TASK INSTRUCTIONS: Number every line of the rows below, one line per item, and leave out the blank lines.

****

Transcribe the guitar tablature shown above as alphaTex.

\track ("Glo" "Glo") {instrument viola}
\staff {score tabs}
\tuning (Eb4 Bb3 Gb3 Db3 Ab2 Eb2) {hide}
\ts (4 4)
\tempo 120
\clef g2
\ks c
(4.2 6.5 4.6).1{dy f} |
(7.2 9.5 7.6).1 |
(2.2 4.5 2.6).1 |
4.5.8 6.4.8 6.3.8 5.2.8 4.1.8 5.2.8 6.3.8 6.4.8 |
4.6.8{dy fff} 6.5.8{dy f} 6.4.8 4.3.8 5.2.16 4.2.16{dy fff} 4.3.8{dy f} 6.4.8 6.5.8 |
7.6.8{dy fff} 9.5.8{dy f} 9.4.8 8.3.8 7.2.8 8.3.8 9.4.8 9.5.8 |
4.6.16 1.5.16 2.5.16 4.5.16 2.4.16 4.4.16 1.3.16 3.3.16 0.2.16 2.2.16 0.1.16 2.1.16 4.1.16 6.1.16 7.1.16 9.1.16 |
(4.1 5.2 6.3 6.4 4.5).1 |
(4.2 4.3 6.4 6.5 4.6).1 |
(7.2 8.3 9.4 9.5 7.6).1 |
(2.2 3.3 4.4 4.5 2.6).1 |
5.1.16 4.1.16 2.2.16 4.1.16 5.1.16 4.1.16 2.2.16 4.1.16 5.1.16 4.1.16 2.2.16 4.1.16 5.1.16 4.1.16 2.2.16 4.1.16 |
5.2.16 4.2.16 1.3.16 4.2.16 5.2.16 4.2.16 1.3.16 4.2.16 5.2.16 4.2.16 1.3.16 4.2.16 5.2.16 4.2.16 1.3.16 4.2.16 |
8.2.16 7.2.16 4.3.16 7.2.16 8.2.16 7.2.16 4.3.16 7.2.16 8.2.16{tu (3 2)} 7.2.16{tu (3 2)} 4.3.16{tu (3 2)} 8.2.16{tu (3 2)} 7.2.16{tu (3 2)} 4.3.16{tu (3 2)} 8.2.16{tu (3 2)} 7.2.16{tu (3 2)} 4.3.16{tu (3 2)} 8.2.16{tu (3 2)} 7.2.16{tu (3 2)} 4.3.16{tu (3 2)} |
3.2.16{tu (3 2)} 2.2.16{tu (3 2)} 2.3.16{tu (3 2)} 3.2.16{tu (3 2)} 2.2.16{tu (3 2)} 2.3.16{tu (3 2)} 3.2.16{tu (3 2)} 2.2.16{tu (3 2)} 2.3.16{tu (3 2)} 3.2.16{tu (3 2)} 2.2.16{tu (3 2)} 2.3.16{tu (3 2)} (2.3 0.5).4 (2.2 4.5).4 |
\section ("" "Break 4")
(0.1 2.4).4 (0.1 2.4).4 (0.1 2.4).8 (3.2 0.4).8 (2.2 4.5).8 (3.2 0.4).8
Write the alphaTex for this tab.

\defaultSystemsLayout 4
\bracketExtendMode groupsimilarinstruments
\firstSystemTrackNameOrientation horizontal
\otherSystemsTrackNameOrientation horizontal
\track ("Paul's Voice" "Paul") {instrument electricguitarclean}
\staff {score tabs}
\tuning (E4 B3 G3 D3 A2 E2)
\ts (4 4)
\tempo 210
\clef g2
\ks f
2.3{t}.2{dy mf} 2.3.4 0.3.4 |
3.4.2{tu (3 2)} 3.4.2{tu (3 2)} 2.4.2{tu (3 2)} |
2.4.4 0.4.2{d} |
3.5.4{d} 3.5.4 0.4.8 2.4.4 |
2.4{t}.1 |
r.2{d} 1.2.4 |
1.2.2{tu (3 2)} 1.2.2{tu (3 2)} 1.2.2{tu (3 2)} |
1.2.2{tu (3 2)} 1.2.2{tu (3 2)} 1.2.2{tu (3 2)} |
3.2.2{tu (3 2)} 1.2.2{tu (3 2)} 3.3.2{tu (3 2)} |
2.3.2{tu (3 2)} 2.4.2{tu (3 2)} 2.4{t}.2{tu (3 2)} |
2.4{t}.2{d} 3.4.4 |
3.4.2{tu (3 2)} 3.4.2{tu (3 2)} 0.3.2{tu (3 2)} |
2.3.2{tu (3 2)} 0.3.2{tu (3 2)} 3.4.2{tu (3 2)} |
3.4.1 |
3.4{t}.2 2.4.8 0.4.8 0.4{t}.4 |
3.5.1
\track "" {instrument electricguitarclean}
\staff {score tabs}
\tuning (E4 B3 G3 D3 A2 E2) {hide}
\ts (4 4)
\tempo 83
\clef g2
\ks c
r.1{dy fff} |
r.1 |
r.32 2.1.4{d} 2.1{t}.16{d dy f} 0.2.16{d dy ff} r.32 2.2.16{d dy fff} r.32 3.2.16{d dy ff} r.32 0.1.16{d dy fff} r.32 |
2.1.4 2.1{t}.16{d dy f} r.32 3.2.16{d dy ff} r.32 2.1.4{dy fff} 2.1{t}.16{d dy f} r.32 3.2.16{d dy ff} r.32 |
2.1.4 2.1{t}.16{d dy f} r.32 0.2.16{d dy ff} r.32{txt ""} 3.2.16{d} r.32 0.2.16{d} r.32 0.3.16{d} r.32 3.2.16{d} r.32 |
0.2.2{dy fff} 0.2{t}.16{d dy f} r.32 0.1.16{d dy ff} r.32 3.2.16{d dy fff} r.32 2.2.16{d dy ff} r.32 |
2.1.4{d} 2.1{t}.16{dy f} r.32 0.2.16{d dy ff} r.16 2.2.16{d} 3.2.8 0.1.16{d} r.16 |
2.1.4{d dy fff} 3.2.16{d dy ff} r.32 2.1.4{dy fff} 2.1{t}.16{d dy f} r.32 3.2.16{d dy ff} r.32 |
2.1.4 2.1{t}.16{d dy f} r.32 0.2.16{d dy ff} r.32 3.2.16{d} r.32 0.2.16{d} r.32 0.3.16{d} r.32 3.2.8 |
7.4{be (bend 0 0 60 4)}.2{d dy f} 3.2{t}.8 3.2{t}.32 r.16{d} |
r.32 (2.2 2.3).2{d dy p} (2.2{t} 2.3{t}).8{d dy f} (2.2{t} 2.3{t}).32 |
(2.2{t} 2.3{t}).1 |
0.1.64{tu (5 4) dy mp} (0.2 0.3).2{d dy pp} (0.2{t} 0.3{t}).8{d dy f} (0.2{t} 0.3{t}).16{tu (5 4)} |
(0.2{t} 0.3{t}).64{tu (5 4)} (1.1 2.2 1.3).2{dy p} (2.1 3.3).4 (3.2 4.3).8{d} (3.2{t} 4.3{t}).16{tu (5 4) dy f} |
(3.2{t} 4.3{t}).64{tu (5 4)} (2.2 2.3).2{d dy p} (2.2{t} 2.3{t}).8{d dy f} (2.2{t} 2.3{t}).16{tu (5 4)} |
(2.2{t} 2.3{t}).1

****

SOLUTION FOR THIS TASK:
1. Transcribe the guitar tablature shown above as alphaTex.
2. \track ("Glo" "Glo") {instrument viola}
3. \staff {score tabs}
4. \tuning (Eb4 Bb3 Gb3 Db3 Ab2 Eb2) {hide}
5. \ts (4 4)
6. \tempo 120
7. \clef g2
8. \ks c
9. (4.2 6.5 4.6).1{dy f} |
10. (7.2 9.5 7.6).1 |
11. (2.2 4.5 2.6).1 |
12. 4.5.8 6.4.8 6.3.8 5.2.8 4.1.8 5.2.8 6.3.8 6.4.8 |
13. 4.6.8{dy fff} 6.5.8{dy f} 6.4.8 4.3.8 5.2.16 4.2.16{dy fff} 4.3.8{dy f} 6.4.8 6.5.8 |
14. 7.6.8{dy fff} 9.5.8{dy f} 9.4.8 8.3.8 7.2.8 8.3.8 9.4.8 9.5.8 |
15. 4.6.16 1.5.16 2.5.16 4.5.16 2.4.16 4.4.16 1.3.16 3.3.16 0.2.16 2.2.16 0.1.16 2.1.16 4.1.16 6.1.16 7.1.16 9.1.16 |
16. (4.1 5.2 6.3 6.4 4.5).1 |
17. (4.2 4.3 6.4 6.5 4.6).1 |
18. (7.2 8.3 9.4 9.5 7.6).1 |
19. (2.2 3.3 4.4 4.5 2.6).1 |
20. 5.1.16 4.1.16 2.2.16 4.1.16 5.1.16 4.1.16 2.2.16 4.1.16 5.1.16 4.1.16 2.2.16 4.1.16 5.1.16 4.1.16 2.2.16 4.1.16 |
21. 5.2.16 4.2.16 1.3.16 4.2.16 5.2.16 4.2.16 1.3.16 4.2.16 5.2.16 4.2.16 1.3.16 4.2.16 5.2.16 4.2.16 1.3.16 4.2.16 |
22. 8.2.16 7.2.16 4.3.16 7.2.16 8.2.16 7.2.16 4.3.16 7.2.16 8.2.16{tu (3 2)} 7.2.16{tu (3 2)} 4.3.16{tu (3 2)} 8.2.16{tu (3 2)} 7.2.16{tu (3 2)} 4.3.16{tu (3 2)} 8.2.16{tu (3 2)} 7.2.16{tu (3 2)} 4.3.16{tu (3 2)} 8.2.16{tu (3 2)} 7.2.16{tu (3 2)} 4.3.16{tu (3 2)} |
23. 3.2.16{tu (3 2)} 2.2.16{tu (3 2)} 2.3.16{tu (3 2)} 3.2.16{tu (3 2)} 2.2.16{tu (3 2)} 2.3.16{tu (3 2)} 3.2.16{tu (3 2)} 2.2.16{tu (3 2)} 2.3.16{tu (3 2)} 3.2.16{tu (3 2)} 2.2.16{tu (3 2)} 2.3.16{tu (3 2)} (2.3 0.5).4 (2.2 4.5).4 |
24. \section ("" "Break 4")
25. (0.1 2.4).4 (0.1 2.4).4 (0.1 2.4).8 (3.2 0.4).8 (2.2 4.5).8 (3.2 0.4).8
26. Write the alphaTex for this tab.
27. \defaultSystemsLayout 4
28. \bracketExtendMode groupsimilarinstruments
29. \firstSystemTrackNameOrientation horizontal
30. \otherSystemsTrackNameOrientation horizontal
31. \track ("Paul's Voice" "Paul") {instrument electricguitarclean}
32. \staff {score tabs}
33. \tuning (E4 B3 G3 D3 A2 E2)
34. \ts (4 4)
35. \tempo 210
36. \clef g2
37. \ks f
38. 2.3{t}.2{dy mf} 2.3.4 0.3.4 |
39. 3.4.2{tu (3 2)} 3.4.2{tu (3 2)} 2.4.2{tu (3 2)} |
40. 2.4.4 0.4.2{d} |
41. 3.5.4{d} 3.5.4 0.4.8 2.4.4 |
42. 2.4{t}.1 |
43. r.2{d} 1.2.4 |
44. 1.2.2{tu (3 2)} 1.2.2{tu (3 2)} 1.2.2{tu (3 2)} |
45. 1.2.2{tu (3 2)} 1.2.2{tu (3 2)} 1.2.2{tu (3 2)} |
46. 3.2.2{tu (3 2)} 1.2.2{tu (3 2)} 3.3.2{tu (3 2)} |
47. 2.3.2{tu (3 2)} 2.4.2{tu (3 2)} 2.4{t}.2{tu (3 2)} |
48. 2.4{t}.2{d} 3.4.4 |
49. 3.4.2{tu (3 2)} 3.4.2{tu (3 2)} 0.3.2{tu (3 2)} |
50. 2.3.2{tu (3 2)} 0.3.2{tu (3 2)} 3.4.2{tu (3 2)} |
51. 3.4.1 |
52. 3.4{t}.2 2.4.8 0.4.8 0.4{t}.4 |
53. 3.5.1
54. \track "" {instrument electricguitarclean}
55. \staff {score tabs}
56. \tuning (E4 B3 G3 D3 A2 E2) {hide}
57. \ts (4 4)
58. \tempo 83
59. \clef g2
60. \ks c
61. r.1{dy fff} |
62. r.1 |
63. r.32 2.1.4{d} 2.1{t}.16{d dy f} 0.2.16{d dy ff} r.32 2.2.16{d dy fff} r.32 3.2.16{d dy ff} r.32 0.1.16{d dy fff} r.32 |
64. 2.1.4 2.1{t}.16{d dy f} r.32 3.2.16{d dy ff} r.32 2.1.4{dy fff} 2.1{t}.16{d dy f} r.32 3.2.16{d dy ff} r.32 |
65. 2.1.4 2.1{t}.16{d dy f} r.32 0.2.16{d dy ff} r.32{txt ""} 3.2.16{d} r.32 0.2.16{d} r.32 0.3.16{d} r.32 3.2.16{d} r.32 |
66. 0.2.2{dy fff} 0.2{t}.16{d dy f} r.32 0.1.16{d dy ff} r.32 3.2.16{d dy fff} r.32 2.2.16{d dy ff} r.32 |
67. 2.1.4{d} 2.1{t}.16{dy f} r.32 0.2.16{d dy ff} r.16 2.2.16{d} 3.2.8 0.1.16{d} r.16 |
68. 2.1.4{d dy fff} 3.2.16{d dy ff} r.32 2.1.4{dy fff} 2.1{t}.16{d dy f} r.32 3.2.16{d dy ff} r.32 |
69. 2.1.4 2.1{t}.16{d dy f} r.32 0.2.16{d dy ff} r.32 3.2.16{d} r.32 0.2.16{d} r.32 0.3.16{d} r.32 3.2.8 |
70. 7.4{be (bend 0 0 60 4)}.2{d dy f} 3.2{t}.8 3.2{t}.32 r.16{d} |
71. r.32 (2.2 2.3).2{d dy p} (2.2{t} 2.3{t}).8{d dy f} (2.2{t} 2.3{t}).32 |
72. (2.2{t} 2.3{t}).1 |
73. 0.1.64{tu (5 4) dy mp} (0.2 0.3).2{d dy pp} (0.2{t} 0.3{t}).8{d dy f} (0.2{t} 0.3{t}).16{tu (5 4)} |
74. (0.2{t} 0.3{t}).64{tu (5 4)} (1.1 2.2 1.3).2{dy p} (2.1 3.3).4 (3.2 4.3).8{d} (3.2{t} 4.3{t}).16{tu (5 4) dy f} |
75. (3.2{t} 4.3{t}).64{tu (5 4)} (2.2 2.3).2{d dy p} (2.2{t} 2.3{t}).8{d dy f} (2.2{t} 2.3{t}).16{tu (5 4)} |
76. (2.2{t} 2.3{t}).1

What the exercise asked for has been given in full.